Requirement 1:
In the rows of collected data, swap "Italian" for "Spanish" wherever it occurs and give the rows back with nothing else changed. Leave out the pictures.

Passage to read:
+===+

Like English and U.S. laws,1 French law allows,2 under certain conditions, public joint stock companies (“sociétés anonymes”) or simplified joint stock companies (“sociétés par actions simplifiées”) to distribute dividends in kind to their shareholders. These dividends may take the form of shares held by the distributing company in French or foreign companies. When decided by an ordinary shareholders’ meeting, shareholders will receive shares instead of cash. This distribution method, used by Wendel in 2012 when it distributed to its shareholders the shares it owned in Legrand, is particularly interesting in times of recession, where cash flow within companies needs to be carefully managed.
The Children’s Investment Fund (TCI), which holds 1% of the share capital of EADS N.V., recently urged the latter to sell its stake in Dassault Aviation, because it considered this asset as “poor use of capital”. In light of this, this original and alternative distribution method could also be considered as an option to sell a stake.
TCI, EADS and the French state, a tripartite game on Dassault Aviation
TCI is an English investment fund that invested in the European group EADS. EADS N.V.,3 the Dutch holding company of the group, through its wholly-owned subsidiary, EADS France, holds 46% of the Rafale fighter jet manufacturer, Dassault Aviation.4 In August 2013, and more recently in a letter dated 13 September 2013, Ben Walker, one of the partners of TCI wrote to Tom Enders, EADS’ CEO, to suggest that the aeronautical group distribute its entire stake in Dassault Aviation to its shareholders. Mr. Walker’s proposal sought to avoid the sale of that stake at an “unattractive” price. Mr. Walker was also of the view that the distribution would be faster to implement than a common sale of shares. He added that it would comply with the 90-year shareholders’ agreement regarding Dassault Aviation that was entered into in June 2013 between EADS N.V., EADS France and the French state, which holds a 12% stake in EADS N.V. and one “symbolic” share in Dassault Aviation.
Mr. Walker does not give sufficient detail in his letter on the transaction to enable a considered assessment of his proposal. However, as EADS N.V. is not a direct shareholder in Dassault Aviation, any distribution of the shares in Dassault Aviation would necessarily involve two steps. The first step would comprise the distribution, by way of dividends, of EADS France’s stake in Dassault Aviation to its sole shareholder, EADS N.V. After completion of this step, EADS N.V. would own 46% of Dassault Aviation and, subject to Dutch law, could then, as a second step, distribute the shares in Dassault Aviation to its own shareholders, including the French, German and Spanish states and the public.
Shareholders’ agreement regarding Dassault Aviation
Right of first refusal: the French state has a right of first refusal if EADS France decides to transfer (“céder”) all or part of its shares in Dassault Aviation on the stock market, or by way of an accelerated book building, or a fully-marketed offering.
First offer right:
the French state also has a first offer right if EADS France decides to sell all or part of its shares in Dassault Aviation to one or several specified third parties.

+===+

Requirement 2:
From the passage on the Dassault Aviation stake, reproduce the text starting with "Mr. Walker does" and going on through "and the public.".

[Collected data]

+===+

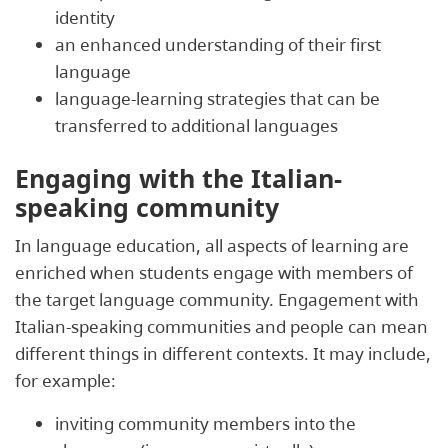
identity
an enhanced understanding of their first
language
language-learning strategies that can be
transferred to additional languages
Engaging with the Italian-
speaking community
In language education, all aspects of learning are
enriched when students engage with members of
the target language community. Engagement with
Italian-speaking communities and people can mean
different things in different contexts. It may include,
for example:
inviting community members into the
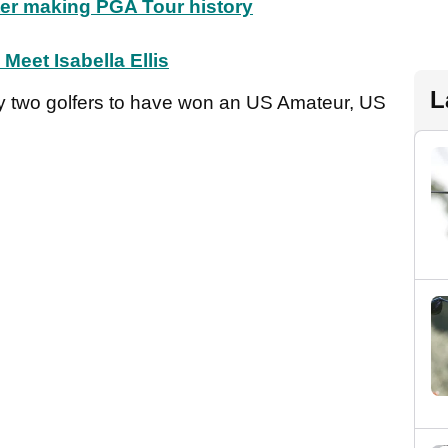
ter making PGA Tour history
Meet Isabella Ellis
L
y two golfers to have won an US Amateur, US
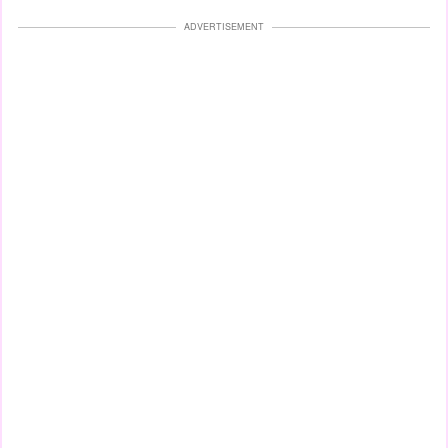
ADVERTISEMENT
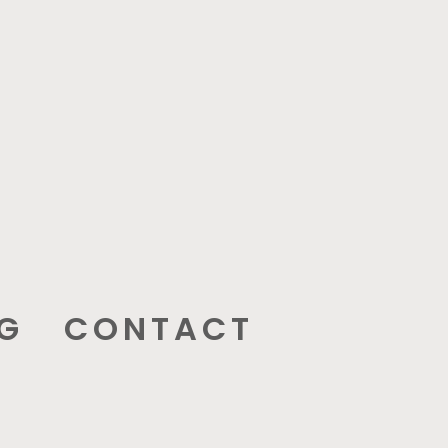
G
CONTACT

+===+

Problem solution 1:
identity
an enhanced understanding of their first
language
language-learning strategies that can be
transferred to additional languages
Engaging with the Spanish-
speaking community
In language education, all aspects of learning are
enriched when students engage with members of
the target language community. Engagement with
Spanish-speaking communities and people can mean
different things in different contexts. It may include,
for example:
inviting community members into the
ter making PGA Tour history
Meet Isabella Ellis
L
y two golfers to have won an US Amateur, US
ADVERTISEMENT
G
CONTACT

Problem solution 2:
Mr. Walker does not give sufficient detail in his letter on the transaction to enable a considered assessment of his proposal. However, as EADS N.V. is not a direct shareholder in Dassault Aviation, any distribution of the shares in Dassault Aviation would necessarily involve two steps. The first step would comprise the distribution, by way of dividends, of EADS France’s stake in Dassault Aviation to its sole shareholder, EADS N.V. After completion of this step, EADS N.V. would own 46% of Dassault Aviation and, subject to Dutch law, could then, as a second step, distribute the shares in Dassault Aviation to its own shareholders, including the French, German and Spanish states and the public.